Task description: Please quote the material that follows line for line and word for word, leaving out the pictures.

--- Start Material for this exercise ---

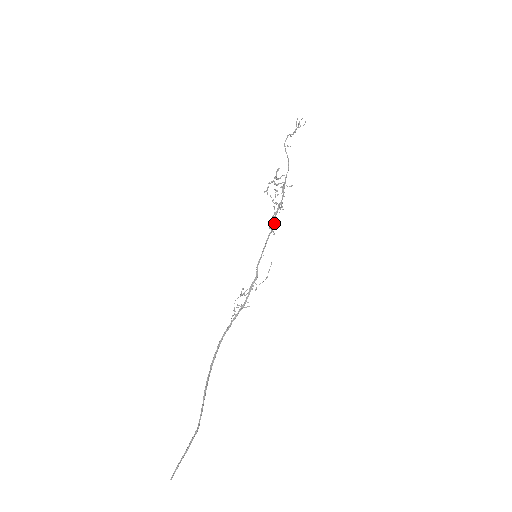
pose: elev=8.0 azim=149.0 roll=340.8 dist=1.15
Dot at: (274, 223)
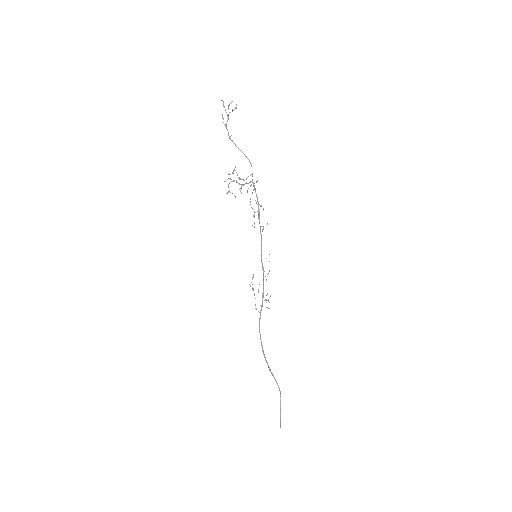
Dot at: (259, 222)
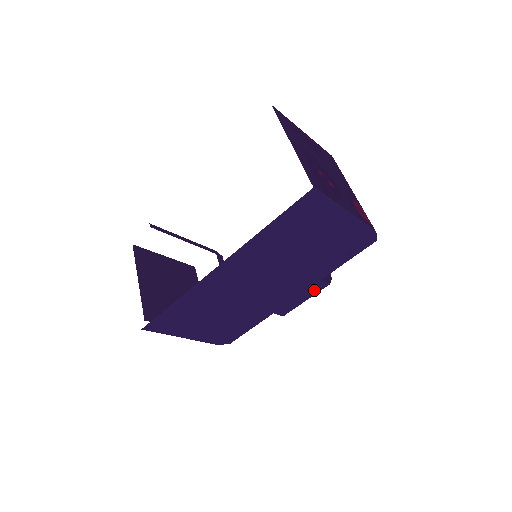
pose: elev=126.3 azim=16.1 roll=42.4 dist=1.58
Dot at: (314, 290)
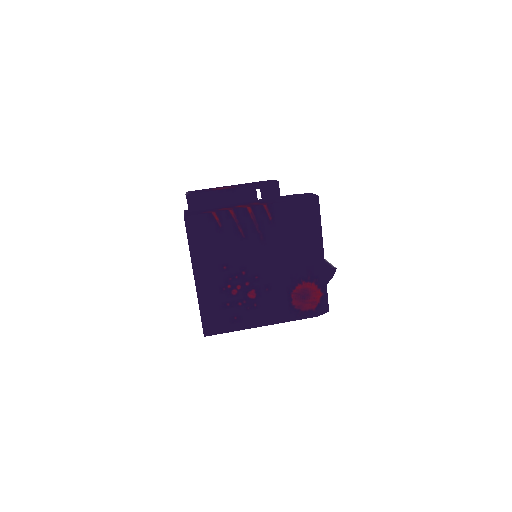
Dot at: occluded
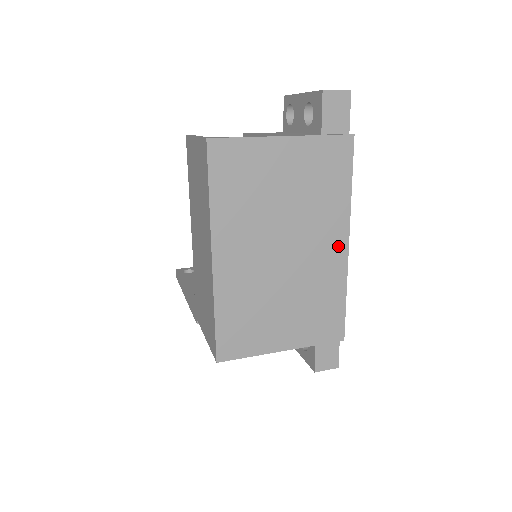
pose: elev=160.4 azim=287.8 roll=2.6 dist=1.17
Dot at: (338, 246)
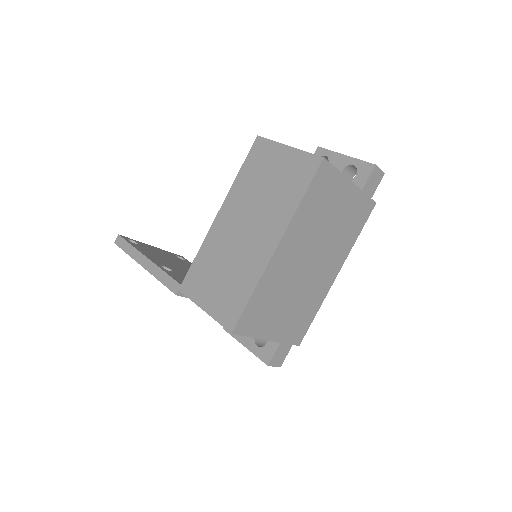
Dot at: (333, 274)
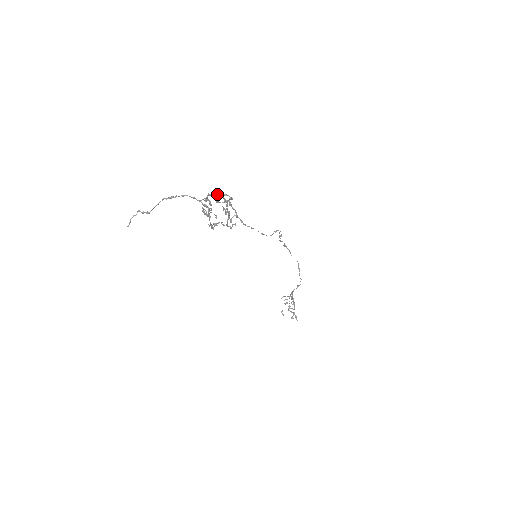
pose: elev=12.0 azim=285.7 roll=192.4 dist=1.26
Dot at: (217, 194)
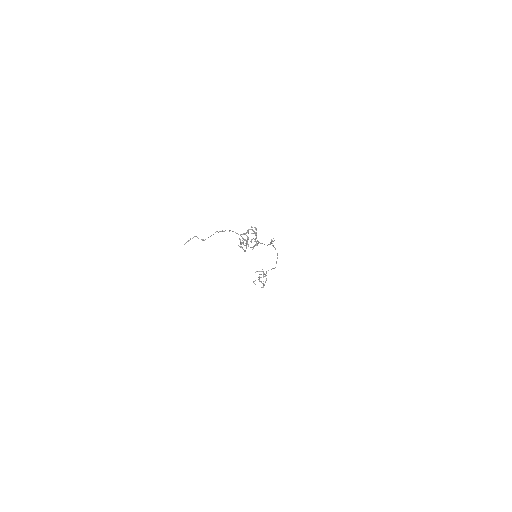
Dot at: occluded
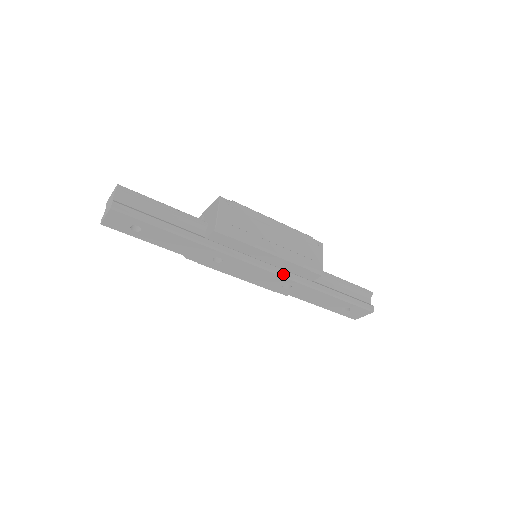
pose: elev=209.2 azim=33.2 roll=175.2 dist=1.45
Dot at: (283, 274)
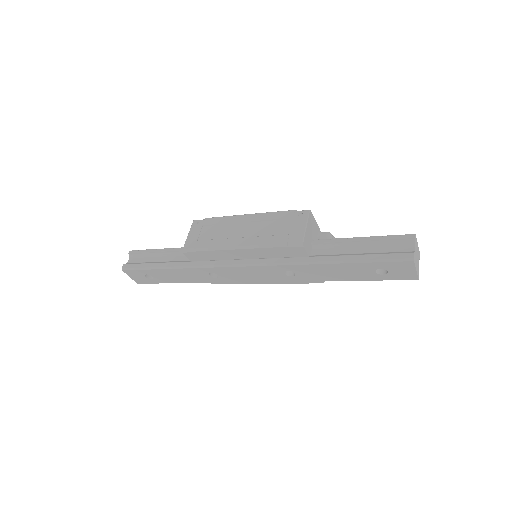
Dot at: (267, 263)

--- End Material for this exercise ---

Solved problem:
pose: elev=8.0 azim=149.0 roll=340.8 dist=1.15
Dot at: (274, 223)
Dot at: (259, 222)
pose: elev=126.3 azim=16.1 roll=42.4 dist=1.58
Dot at: (314, 290)
Dot at: occluded
pose: elev=160.4 azim=287.8 roll=2.6 dist=1.17
Dot at: (338, 246)
Dot at: (333, 274)
pose: elev=12.0 azim=285.7 roll=192.4 dist=1.26
Dot at: (217, 194)
Dot at: occluded
pose: elev=209.2 azim=33.2 roll=175.2 dist=1.45
Dot at: (283, 274)
Dot at: (267, 263)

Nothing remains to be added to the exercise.